- _WHAT IS EXPECTED_
Please rewrite the lines below, changing "common name" to "vernacular name" and leaving everything else untouched.

START

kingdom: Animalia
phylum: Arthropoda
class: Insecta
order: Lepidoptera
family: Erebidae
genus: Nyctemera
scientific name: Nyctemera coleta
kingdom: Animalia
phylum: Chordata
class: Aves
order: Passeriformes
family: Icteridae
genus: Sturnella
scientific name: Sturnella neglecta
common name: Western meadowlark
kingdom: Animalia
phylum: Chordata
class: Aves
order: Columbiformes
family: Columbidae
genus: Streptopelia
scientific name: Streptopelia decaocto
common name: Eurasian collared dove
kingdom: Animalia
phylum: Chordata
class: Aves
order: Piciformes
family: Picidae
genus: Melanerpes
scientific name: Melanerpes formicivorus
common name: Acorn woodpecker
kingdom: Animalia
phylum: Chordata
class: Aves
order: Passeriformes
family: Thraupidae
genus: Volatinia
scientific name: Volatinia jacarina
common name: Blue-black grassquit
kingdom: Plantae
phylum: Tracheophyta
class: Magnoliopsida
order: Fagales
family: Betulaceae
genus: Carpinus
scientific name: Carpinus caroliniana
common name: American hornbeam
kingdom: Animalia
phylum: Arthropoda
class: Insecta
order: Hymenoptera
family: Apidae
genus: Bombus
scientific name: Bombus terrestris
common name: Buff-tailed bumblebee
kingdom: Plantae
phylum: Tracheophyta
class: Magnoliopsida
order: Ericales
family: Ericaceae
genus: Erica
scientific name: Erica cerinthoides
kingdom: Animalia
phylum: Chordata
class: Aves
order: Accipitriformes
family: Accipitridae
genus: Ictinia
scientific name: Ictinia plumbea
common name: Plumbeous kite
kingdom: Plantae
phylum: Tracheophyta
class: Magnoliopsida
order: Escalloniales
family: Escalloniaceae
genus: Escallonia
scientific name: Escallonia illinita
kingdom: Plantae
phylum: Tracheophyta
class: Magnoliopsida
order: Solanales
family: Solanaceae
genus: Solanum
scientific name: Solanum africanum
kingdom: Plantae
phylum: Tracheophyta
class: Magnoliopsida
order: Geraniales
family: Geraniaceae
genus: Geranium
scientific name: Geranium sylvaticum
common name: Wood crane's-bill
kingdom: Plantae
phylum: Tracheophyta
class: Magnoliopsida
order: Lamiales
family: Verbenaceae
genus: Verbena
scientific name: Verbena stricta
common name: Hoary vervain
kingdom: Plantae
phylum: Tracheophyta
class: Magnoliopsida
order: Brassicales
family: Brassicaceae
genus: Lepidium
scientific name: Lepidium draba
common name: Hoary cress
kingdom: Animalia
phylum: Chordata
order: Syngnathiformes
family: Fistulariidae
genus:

END

- _TASK RESPONSE_
kingdom: Animalia
phylum: Arthropoda
class: Insecta
order: Lepidoptera
family: Erebidae
genus: Nyctemera
scientific name: Nyctemera coleta
kingdom: Animalia
phylum: Chordata
class: Aves
order: Passeriformes
family: Icteridae
genus: Sturnella
scientific name: Sturnella neglecta
vernacular name: Western meadowlark
kingdom: Animalia
phylum: Chordata
class: Aves
order: Columbiformes
family: Columbidae
genus: Streptopelia
scientific name: Streptopelia decaocto
vernacular name: Eurasian collared dove
kingdom: Animalia
phylum: Chordata
class: Aves
order: Piciformes
family: Picidae
genus: Melanerpes
scientific name: Melanerpes formicivorus
vernacular name: Acorn woodpecker
kingdom: Animalia
phylum: Chordata
class: Aves
order: Passeriformes
family: Thraupidae
genus: Volatinia
scientific name: Volatinia jacarina
vernacular name: Blue-black grassquit
kingdom: Plantae
phylum: Tracheophyta
class: Magnoliopsida
order: Fagales
family: Betulaceae
genus: Carpinus
scientific name: Carpinus caroliniana
vernacular name: American hornbeam
kingdom: Animalia
phylum: Arthropoda
class: Insecta
order: Hymenoptera
family: Apidae
genus: Bombus
scientific name: Bombus terrestris
vernacular name: Buff-tailed bumblebee
kingdom: Plantae
phylum: Tracheophyta
class: Magnoliopsida
order: Ericales
family: Ericaceae
genus: Erica
scientific name: Erica cerinthoides
kingdom: Animalia
phylum: Chordata
class: Aves
order: Accipitriformes
family: Accipitridae
genus: Ictinia
scientific name: Ictinia plumbea
vernacular name: Plumbeous kite
kingdom: Plantae
phylum: Tracheophyta
class: Magnoliopsida
order: Escalloniales
family: Escalloniaceae
genus: Escallonia
scientific name: Escallonia illinita
kingdom: Plantae
phylum: Tracheophyta
class: Magnoliopsida
order: Solanales
family: Solanaceae
genus: Solanum
scientific name: Solanum africanum
kingdom: Plantae
phylum: Tracheophyta
class: Magnoliopsida
order: Geraniales
family: Geraniaceae
genus: Geranium
scientific name: Geranium sylvaticum
vernacular name: Wood crane's-bill
kingdom: Plantae
phylum: Tracheophyta
class: Magnoliopsida
order: Lamiales
family: Verbenaceae
genus: Verbena
scientific name: Verbena stricta
vernacular name: Hoary vervain
kingdom: Plantae
phylum: Tracheophyta
class: Magnoliopsida
order: Brassicales
family: Brassicaceae
genus: Lepidium
scientific name: Lepidium draba
vernacular name: Hoary cress
kingdom: Animalia
phylum: Chordata
order: Syngnathiformes
family: Fistulariidae
genus:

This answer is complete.